[Stored entries]
***

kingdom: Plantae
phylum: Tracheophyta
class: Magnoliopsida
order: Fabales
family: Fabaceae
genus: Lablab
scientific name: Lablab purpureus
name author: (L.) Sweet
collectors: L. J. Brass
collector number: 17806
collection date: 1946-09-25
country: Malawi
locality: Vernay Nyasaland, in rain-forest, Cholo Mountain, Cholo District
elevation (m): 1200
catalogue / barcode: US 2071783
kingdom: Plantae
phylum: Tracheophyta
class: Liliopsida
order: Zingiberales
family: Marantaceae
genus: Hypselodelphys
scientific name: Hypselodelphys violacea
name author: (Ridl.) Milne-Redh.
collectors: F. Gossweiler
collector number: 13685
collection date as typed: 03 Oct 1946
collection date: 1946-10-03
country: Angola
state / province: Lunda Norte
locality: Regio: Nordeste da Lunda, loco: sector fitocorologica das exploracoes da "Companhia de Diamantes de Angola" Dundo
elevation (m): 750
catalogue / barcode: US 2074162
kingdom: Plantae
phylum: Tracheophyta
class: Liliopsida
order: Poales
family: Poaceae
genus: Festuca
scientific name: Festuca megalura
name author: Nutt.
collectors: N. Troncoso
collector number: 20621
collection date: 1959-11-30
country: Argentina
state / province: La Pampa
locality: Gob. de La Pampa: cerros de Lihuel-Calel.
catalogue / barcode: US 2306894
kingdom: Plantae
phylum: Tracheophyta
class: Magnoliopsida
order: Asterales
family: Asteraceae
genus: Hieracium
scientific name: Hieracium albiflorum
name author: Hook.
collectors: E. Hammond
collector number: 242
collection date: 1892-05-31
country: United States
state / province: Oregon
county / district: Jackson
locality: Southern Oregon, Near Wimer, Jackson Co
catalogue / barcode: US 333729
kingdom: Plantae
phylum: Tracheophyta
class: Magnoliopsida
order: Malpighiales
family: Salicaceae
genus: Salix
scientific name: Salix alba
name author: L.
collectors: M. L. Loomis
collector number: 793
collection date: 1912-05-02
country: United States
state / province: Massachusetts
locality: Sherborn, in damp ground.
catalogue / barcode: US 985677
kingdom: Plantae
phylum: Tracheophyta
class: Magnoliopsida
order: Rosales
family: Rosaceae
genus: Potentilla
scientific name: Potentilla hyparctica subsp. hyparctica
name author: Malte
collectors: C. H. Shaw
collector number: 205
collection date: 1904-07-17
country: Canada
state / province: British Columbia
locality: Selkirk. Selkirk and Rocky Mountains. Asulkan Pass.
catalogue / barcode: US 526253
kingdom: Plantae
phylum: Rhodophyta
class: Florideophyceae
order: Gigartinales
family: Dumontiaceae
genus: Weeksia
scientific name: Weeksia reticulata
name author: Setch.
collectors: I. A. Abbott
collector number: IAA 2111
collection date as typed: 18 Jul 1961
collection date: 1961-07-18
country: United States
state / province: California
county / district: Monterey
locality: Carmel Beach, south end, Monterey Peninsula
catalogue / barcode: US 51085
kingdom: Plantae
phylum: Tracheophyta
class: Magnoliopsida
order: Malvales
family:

***

__WRITTEN REQUEST__
Could you give every line above as a Markdown table with the columns Row and Entry, numbering each line in order and leaving out any blank ones?

__WRITTEN SOLUTION__
| Row | Entry |
|---|---|
| 1 | kingdom: Plantae |
| 2 | phylum: Tracheophyta |
| 3 | class: Magnoliopsida |
| 4 | order: Fabales |
| 5 | family: Fabaceae |
| 6 | genus: Lablab |
| 7 | scientific name: Lablab purpureus |
| 8 | name author: (L.) Sweet |
| 9 | collectors: L. J. Brass |
| 10 | collector number: 17806 |
| 11 | collection date: 1946-09-25 |
| 12 | country: Malawi |
| 13 | locality: Vernay Nyasaland, in rain-forest, Cholo Mountain, Cholo District |
| 14 | elevation (m): 1200 |
| 15 | catalogue / barcode: US 2071783 |
| 16 | kingdom: Plantae |
| 17 | phylum: Tracheophyta |
| 18 | class: Liliopsida |
| 19 | order: Zingiberales |
| 20 | family: Marantaceae |
| 21 | genus: Hypselodelphys |
| 22 | scientific name: Hypselodelphys violacea |
| 23 | name author: (Ridl.) Milne-Redh. |
| 24 | collectors: F. Gossweiler |
| 25 | collector number: 13685 |
| 26 | collection date as typed: 03 Oct 1946 |
| 27 | collection date: 1946-10-03 |
| 28 | country: Angola |
| 29 | state / province: Lunda Norte |
| 30 | locality: Regio: Nordeste da Lunda, loco: sector fitocorologica das exploracoes da "Companhia de Diamantes de Angola" Dundo |
| 31 | elevation (m): 750 |
| 32 | catalogue / barcode: US 2074162 |
| 33 | kingdom: Plantae |
| 34 | phylum: Tracheophyta |
| 35 | class: Liliopsida |
| 36 | order: Poales |
| 37 | family: Poaceae |
| 38 | genus: Festuca |
| 39 | scientific name: Festuca megalura |
| 40 | name author: Nutt. |
| 41 | collectors: N. Troncoso |
| 42 | collector number: 20621 |
| 43 | collection date: 1959-11-30 |
| 44 | country: Argentina |
| 45 | state / province: La Pampa |
| 46 | locality: Gob. de La Pampa: cerros de Lihuel-Calel. |
| 47 | catalogue / barcode: US 2306894 |
| 48 | kingdom: Plantae |
| 49 | phylum: Tracheophyta |
| 50 | class: Magnoliopsida |
| 51 | order: Asterales |
| 52 | family: Asteraceae |
| 53 | genus: Hieracium |
| 54 | scientific name: Hieracium albiflorum |
| 55 | name author: Hook. |
| 56 | collectors: E. Hammond |
| 57 | collector number: 242 |
| 58 | collection date: 1892-05-31 |
| 59 | country: United States |
| 60 | state / province: Oregon |
| 61 | county / district: Jackson |
| 62 | locality: Southern Oregon, Near Wimer, Jackson Co |
| 63 | catalogue / barcode: US 333729 |
| 64 | kingdom: Plantae |
| 65 | phylum: Tracheophyta |
| 66 | class: Magnoliopsida |
| 67 | order: Malpighiales |
| 68 | family: Salicaceae |
| 69 | genus: Salix |
| 70 | scientific name: Salix alba |
| 71 | name author: L. |
| 72 | collectors: M. L. Loomis |
| 73 | collector number: 793 |
| 74 | collection date: 1912-05-02 |
| 75 | country: United States |
| 76 | state / province: Massachusetts |
| 77 | locality: Sherborn, in damp ground. |
| 78 | catalogue / barcode: US 985677 |
| 79 | kingdom: Plantae |
| 80 | phylum: Tracheophyta |
| 81 | class: Magnoliopsida |
| 82 | order: Rosales |
| 83 | family: Rosaceae |
| 84 | genus: Potentilla |
| 85 | scientific name: Potentilla hyparctica subsp. hyparctica |
| 86 | name author: Malte |
| 87 | collectors: C. H. Shaw |
| 88 | collector number: 205 |
| 89 | collection date: 1904-07-17 |
| 90 | country: Canada |
| 91 | state / province: British Columbia |
| 92 | locality: Selkirk. Selkirk and Rocky Mountains. Asulkan Pass. |
| 93 | catalogue / barcode: US 526253 |
| 94 | kingdom: Plantae |
| 95 | phylum: Rhodophyta |
| 96 | class: Florideophyceae |
| 97 | order: Gigartinales |
| 98 | family: Dumontiaceae |
| 99 | genus: Weeksia |
| 100 | scientific name: Weeksia reticulata |
| 101 | name author: Setch. |
| 102 | collectors: I. A. Abbott |
| 103 | collector number: IAA 2111 |
| 104 | collection date as typed: 18 Jul 1961 |
| 105 | collection date: 1961-07-18 |
| 106 | country: United States |
| 107 | state / province: California |
| 108 | county / district: Monterey |
| 109 | locality: Carmel Beach, south end, Monterey Peninsula |
| 110 | catalogue / barcode: US 51085 |
| 111 | kingdom: Plantae |
| 112 | phylum: Tracheophyta |
| 113 | class: Magnoliopsida |
| 114 | order: Malvales |
| 115 | family: |